Still on the Leicester Arm, one stop up from Watford locks.
The sound of the motorway is pretty strong round here. Apart from that, the countryside is idyllic.
I’ve got some overhanging trees and the solar ain’t great. There’s some in the afternoon but I’m currently waiting for the sun to emerge around the trees.
Here’s some pictures of the current spot.
As you can see, I’m all alone this time.
Had to stop off here for some fuel, which was nice. Had a pump-out as well, the first for a 6 weeks or so. Since I left Braunston.
After Whilton Locks, they’re aren’t any elsan/pump-out facilities until Gayton Junction which is about 12 miles down.
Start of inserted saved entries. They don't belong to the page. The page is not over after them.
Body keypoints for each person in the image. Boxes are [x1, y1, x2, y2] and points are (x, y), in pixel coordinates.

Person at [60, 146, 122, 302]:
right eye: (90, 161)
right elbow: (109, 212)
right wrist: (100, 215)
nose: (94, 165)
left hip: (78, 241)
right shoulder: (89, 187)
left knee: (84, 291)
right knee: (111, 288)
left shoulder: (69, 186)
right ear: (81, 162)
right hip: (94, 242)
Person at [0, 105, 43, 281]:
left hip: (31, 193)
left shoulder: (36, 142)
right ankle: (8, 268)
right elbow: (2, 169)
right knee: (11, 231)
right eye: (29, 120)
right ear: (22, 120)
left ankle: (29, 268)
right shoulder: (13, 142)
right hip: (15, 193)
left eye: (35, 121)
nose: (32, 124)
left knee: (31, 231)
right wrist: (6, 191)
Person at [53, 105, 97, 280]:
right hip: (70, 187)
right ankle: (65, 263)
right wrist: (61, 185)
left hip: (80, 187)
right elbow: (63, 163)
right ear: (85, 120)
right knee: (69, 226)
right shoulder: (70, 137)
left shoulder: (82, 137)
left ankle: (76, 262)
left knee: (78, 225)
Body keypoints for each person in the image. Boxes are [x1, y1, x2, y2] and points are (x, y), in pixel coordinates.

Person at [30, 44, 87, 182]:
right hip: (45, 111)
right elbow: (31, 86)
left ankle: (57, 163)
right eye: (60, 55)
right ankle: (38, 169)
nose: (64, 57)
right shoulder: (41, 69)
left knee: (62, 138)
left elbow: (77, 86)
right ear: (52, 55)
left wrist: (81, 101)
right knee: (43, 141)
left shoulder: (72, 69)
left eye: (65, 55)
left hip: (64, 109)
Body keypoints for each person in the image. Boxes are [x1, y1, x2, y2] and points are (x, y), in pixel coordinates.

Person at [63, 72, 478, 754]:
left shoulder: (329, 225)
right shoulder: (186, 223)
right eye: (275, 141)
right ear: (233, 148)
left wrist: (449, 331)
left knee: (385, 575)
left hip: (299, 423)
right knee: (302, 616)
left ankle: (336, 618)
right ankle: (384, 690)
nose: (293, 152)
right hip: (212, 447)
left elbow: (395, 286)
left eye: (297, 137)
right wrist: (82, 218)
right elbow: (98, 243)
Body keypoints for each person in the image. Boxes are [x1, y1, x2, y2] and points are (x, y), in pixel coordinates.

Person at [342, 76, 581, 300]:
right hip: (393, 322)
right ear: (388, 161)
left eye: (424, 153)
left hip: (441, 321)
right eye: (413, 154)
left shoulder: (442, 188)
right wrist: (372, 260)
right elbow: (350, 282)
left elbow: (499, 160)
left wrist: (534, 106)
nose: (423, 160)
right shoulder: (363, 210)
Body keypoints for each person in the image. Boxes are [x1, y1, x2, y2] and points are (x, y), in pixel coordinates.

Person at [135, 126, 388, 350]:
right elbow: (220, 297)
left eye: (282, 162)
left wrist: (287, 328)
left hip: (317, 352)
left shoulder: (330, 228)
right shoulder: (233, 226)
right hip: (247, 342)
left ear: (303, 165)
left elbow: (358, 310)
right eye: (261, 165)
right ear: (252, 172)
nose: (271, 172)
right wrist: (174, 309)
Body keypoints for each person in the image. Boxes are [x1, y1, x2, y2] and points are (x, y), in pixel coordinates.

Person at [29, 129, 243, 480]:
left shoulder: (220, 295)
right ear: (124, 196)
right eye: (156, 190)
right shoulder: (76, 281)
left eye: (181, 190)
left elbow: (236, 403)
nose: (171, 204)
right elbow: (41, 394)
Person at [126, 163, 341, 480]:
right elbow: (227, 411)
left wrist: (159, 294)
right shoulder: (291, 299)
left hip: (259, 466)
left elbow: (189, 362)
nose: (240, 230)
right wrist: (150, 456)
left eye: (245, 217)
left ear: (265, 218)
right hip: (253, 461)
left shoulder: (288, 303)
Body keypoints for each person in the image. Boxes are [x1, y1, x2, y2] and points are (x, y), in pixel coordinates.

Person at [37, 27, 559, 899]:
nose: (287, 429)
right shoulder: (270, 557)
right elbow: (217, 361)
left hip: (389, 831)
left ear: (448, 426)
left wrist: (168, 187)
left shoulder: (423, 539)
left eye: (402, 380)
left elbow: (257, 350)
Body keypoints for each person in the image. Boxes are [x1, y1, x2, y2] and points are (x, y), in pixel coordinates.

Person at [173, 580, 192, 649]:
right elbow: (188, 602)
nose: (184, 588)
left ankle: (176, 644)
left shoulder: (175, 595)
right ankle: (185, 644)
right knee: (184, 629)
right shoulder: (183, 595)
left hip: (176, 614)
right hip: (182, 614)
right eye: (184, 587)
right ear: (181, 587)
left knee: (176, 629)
That’s a fairly long stretch without toilet. I’m glad I got my storage to last this long, I’m not winter mooring this year, so won’t be close to facilities and I need to make them last.
Crick filled the tank up, not too expensive. 85p per litre if you go duty free. Cheaper than Braunston Marina’s. Pump out was £15. Standard price. It was an attended pump out which gives you the chance to chat with the attendant if you so wish.
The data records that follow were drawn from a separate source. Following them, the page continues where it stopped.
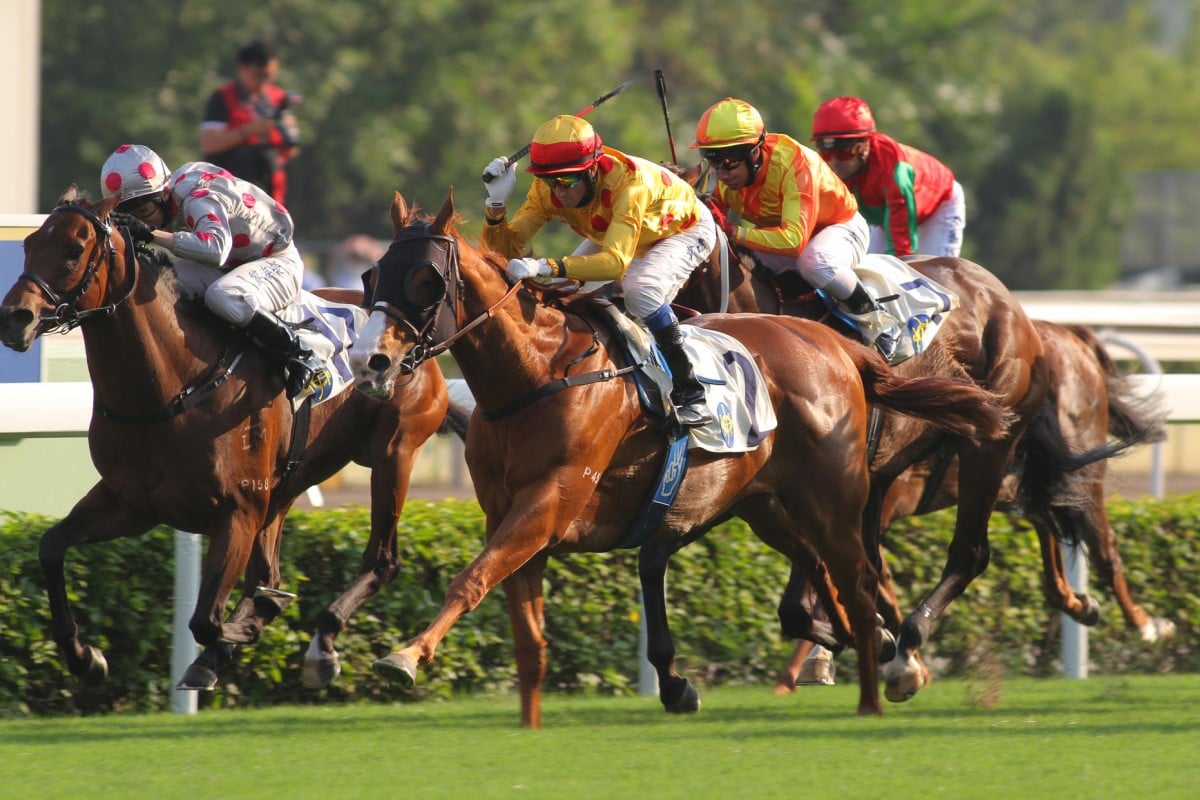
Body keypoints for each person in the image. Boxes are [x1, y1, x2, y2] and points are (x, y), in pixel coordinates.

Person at [480, 115, 716, 427]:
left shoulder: (629, 185)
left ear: (592, 168)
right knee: (563, 293)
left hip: (681, 231)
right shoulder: (546, 190)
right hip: (614, 233)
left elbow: (616, 263)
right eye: (549, 181)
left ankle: (691, 393)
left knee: (639, 291)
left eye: (566, 181)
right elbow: (502, 252)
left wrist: (549, 266)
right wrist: (496, 205)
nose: (558, 192)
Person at [100, 143, 327, 400]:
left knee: (223, 296)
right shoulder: (169, 194)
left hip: (277, 263)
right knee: (156, 280)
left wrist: (151, 234)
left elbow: (215, 249)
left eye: (143, 212)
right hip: (229, 266)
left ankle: (301, 353)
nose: (141, 222)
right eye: (131, 217)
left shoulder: (197, 198)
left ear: (164, 194)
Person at [689, 97, 898, 354]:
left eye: (729, 161)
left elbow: (793, 242)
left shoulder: (794, 164)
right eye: (713, 160)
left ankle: (878, 321)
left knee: (814, 261)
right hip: (785, 233)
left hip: (838, 228)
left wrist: (735, 232)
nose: (721, 173)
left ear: (754, 151)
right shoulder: (726, 174)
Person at [811, 96, 965, 258]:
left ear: (866, 144)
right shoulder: (827, 171)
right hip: (887, 212)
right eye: (825, 150)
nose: (834, 162)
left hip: (939, 206)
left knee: (930, 274)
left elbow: (902, 252)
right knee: (862, 268)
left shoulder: (895, 174)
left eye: (844, 151)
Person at [199, 39, 300, 205]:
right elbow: (208, 144)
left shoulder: (278, 98)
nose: (263, 82)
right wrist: (248, 131)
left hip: (271, 190)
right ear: (242, 69)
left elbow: (290, 151)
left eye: (268, 76)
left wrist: (288, 131)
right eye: (258, 76)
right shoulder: (223, 98)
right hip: (232, 188)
Stopped for some lunch on the visitor moorings. Many people, young and old, come down here to walk the dog.
Only realised on the way to the tunnel that Crick has elsan and rubbish! Only problem is, the parking and mobile signal.
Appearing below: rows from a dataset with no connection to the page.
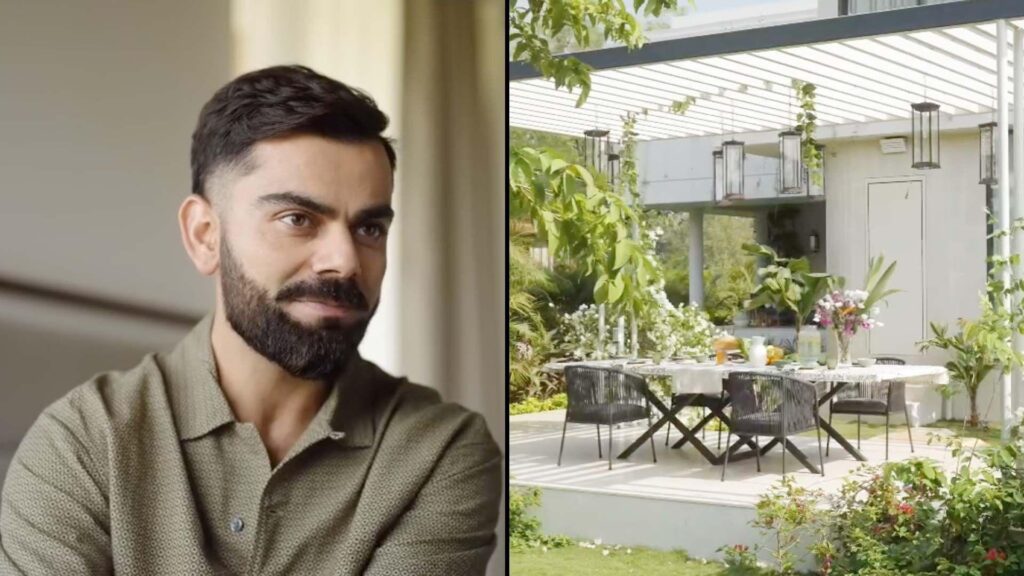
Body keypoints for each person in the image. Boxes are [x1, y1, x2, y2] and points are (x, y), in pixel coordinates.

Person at [0, 65, 502, 576]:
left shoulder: (440, 451)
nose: (345, 261)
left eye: (369, 228)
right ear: (204, 235)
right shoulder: (83, 444)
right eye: (297, 219)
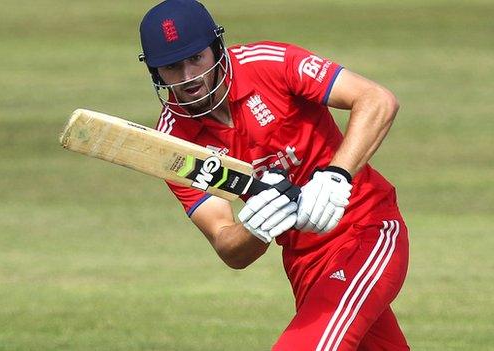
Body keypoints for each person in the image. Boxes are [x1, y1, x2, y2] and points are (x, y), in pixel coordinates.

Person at [138, 1, 409, 350]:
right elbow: (229, 247)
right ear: (156, 73)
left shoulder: (269, 63)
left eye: (196, 58)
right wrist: (255, 229)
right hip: (303, 261)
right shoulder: (172, 144)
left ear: (217, 48)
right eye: (172, 67)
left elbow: (377, 100)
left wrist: (336, 175)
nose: (188, 76)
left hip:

Didn’t want to move to my O2 sim, so carried on my journey down to Watford Park.
Watford is home to the UK’s oldest motorway service station, the Watford Gap! or Blue Boar as it once used to be.
The motorway is perhaps 3/4 mile from my current mooring spot. There is a hill in between, but you can still here the hum of the cars.
It’s possible to get down on to the motorway from here, so it should shorten some of my journey times significantly.
As winter sets in, I’m looking forward to getting a new set of curtains for the rear and cabin areas of the boat.
They’re made by the previous owner of the boat, Ann, who’s an upholsterer of sorts. I got the materials in Northampton from The Mill Shop. Great place for buying materials and stuff.
They’re thermally lined, and should provide good insulation against draughts and coldness which are now starting to set in.